Yes, one should always join a cult. At least once.
Don't worry about later. I already pre-ordered a pizza for a 1:45 delivery and told them to ignore any calls from your number.
You're getting good at this, you know that?
hahhahahha. mid doggie-style, i faked an asthma attack. the sex was that bad
I just realized that he was my first random hookup that didnt cause a massive breakup or divorce. Im starting to grow up
The strip club called, they have your shoe.
karaoke mosh pit has descended into fisticuffs, send backup
I just remembered that I did shots out of a gay mans crotch. And there's someone saved in my phone as "Miranda knows where my car is"
Would it be sharing too much to tell you that my nipples hurt so much that I couldn't comfortably go down the stairs?
Straight guys just can't stay away. My penis must have pheromones or something.
I cnant read. Cheetos goen. Help. Grt Cheetos.
2:23 am. Im just at McDonalds, in my pajamas, at 2 am, paying in nickles, cuz thats how i roll.
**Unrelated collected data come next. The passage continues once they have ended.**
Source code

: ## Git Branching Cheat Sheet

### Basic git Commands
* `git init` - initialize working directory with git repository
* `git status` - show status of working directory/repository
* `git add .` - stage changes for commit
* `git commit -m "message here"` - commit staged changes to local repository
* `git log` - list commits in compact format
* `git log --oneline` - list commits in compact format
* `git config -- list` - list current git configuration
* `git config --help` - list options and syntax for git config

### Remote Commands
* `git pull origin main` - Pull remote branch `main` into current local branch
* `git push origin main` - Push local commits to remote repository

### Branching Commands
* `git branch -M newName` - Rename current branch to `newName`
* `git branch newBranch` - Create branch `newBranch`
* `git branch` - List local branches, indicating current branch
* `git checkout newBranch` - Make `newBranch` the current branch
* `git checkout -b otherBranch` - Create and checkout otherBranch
2:26 am. Im just being thrown out of McDonalds, in my pajamas, at 2 am, without my nickles, cuz thats how i roll.
why do all the dudes in this porno look like billy ray cyrus
Can we smoke pot out of a menorah?
The lowest point of my life has been reached. I just drank half a jar of pasta sauce.
I just want you to know that watching you throw up out of a cab in the McDonald's drive thru was probably the highlight of my night.